Estas imprudentes palabras que se escaparon al desconsolado Rotoli en el primer calor de sus sentimientos, no produjeron en Dainville el efecto que hubieran causado en otra cualquiera circunstancia.
 
-¿Espatolino decís? -exclamó-. ¿Pensáis que podrá ese hombre descubrir el paradero de Anunziata?
 
-Nada hay oculto para él -respondió con ferviente fe el italiano-, ni existe un rincón en Italia que no conozca, y donde le falten agentes y amigos.

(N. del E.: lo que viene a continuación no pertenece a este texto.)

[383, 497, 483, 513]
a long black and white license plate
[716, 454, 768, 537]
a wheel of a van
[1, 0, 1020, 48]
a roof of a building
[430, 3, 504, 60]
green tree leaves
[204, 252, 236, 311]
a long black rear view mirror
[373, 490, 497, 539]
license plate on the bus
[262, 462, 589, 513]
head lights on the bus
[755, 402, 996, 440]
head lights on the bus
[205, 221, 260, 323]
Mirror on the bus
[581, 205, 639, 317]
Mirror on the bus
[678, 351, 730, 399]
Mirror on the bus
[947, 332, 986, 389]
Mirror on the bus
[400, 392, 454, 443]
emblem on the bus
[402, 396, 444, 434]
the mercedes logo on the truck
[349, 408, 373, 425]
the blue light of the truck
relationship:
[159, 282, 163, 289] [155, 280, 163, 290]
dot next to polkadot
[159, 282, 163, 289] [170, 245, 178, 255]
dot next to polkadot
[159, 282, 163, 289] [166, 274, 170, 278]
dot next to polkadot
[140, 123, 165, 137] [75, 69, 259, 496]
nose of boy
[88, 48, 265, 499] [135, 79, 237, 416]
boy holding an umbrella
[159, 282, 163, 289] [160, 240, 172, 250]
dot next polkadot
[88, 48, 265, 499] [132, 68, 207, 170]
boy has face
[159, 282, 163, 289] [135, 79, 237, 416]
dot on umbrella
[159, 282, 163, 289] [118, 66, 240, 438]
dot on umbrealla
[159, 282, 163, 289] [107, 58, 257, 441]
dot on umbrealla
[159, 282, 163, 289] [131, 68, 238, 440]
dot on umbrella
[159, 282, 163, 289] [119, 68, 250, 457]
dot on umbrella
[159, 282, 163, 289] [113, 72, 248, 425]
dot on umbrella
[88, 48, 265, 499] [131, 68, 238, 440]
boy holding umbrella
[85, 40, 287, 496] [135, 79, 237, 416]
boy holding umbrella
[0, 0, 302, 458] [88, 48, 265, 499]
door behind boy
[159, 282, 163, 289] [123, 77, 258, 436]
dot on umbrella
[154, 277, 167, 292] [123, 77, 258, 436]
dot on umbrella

Sí señor Arturo, antes de tres días nos será devuelta Anunziata.
 
-Pues bien -dijo el coronel, después de un instante de vacilación-, ved a ese bandido, y decidle que si me la restituye... le aseguro su indulto.
 
Salió al concluir estas palabras, y dirigiose en busca de la barca que debía volverle a Nápoles, mientras Rotoli murmuraba con rápidas y maravillosas transiciones del dolor a la alegría:
 
-¡Pobre sobrina mía! ¡Pícaro Pietro, tú me pagarás el haber vendido mi secreto! ¡Perla de mi corazón! ¡Traidor, ya caísteis por fin en mis manos! ¡Qué desgracia la mía, Santísima Madonna! ¡La venganza!, ¡qué cosa tan dulce es la venganza!
 
 

 
Continuará…
 
Notas de la Autora:
(1) La funesta celebridad que goza el personaje cuyo nombre ponemos por título a esta novelita, nos dispensa de asegurar que no es un ente   imaginario, y que muchos de los hechos que vamos a referir son exactamente verídicos.
(2) Gaeta.
(3) Capri.
(4) Estas selvas, cuyo carácter primitivo y poético han encomiado muchos viajeros, se hallan cerca de Roma.
(5) En algunos países de la Italia la gente humilde da el tratamiento de excelencia a todos los que por su porte y lenguaje indican una clase distinguida.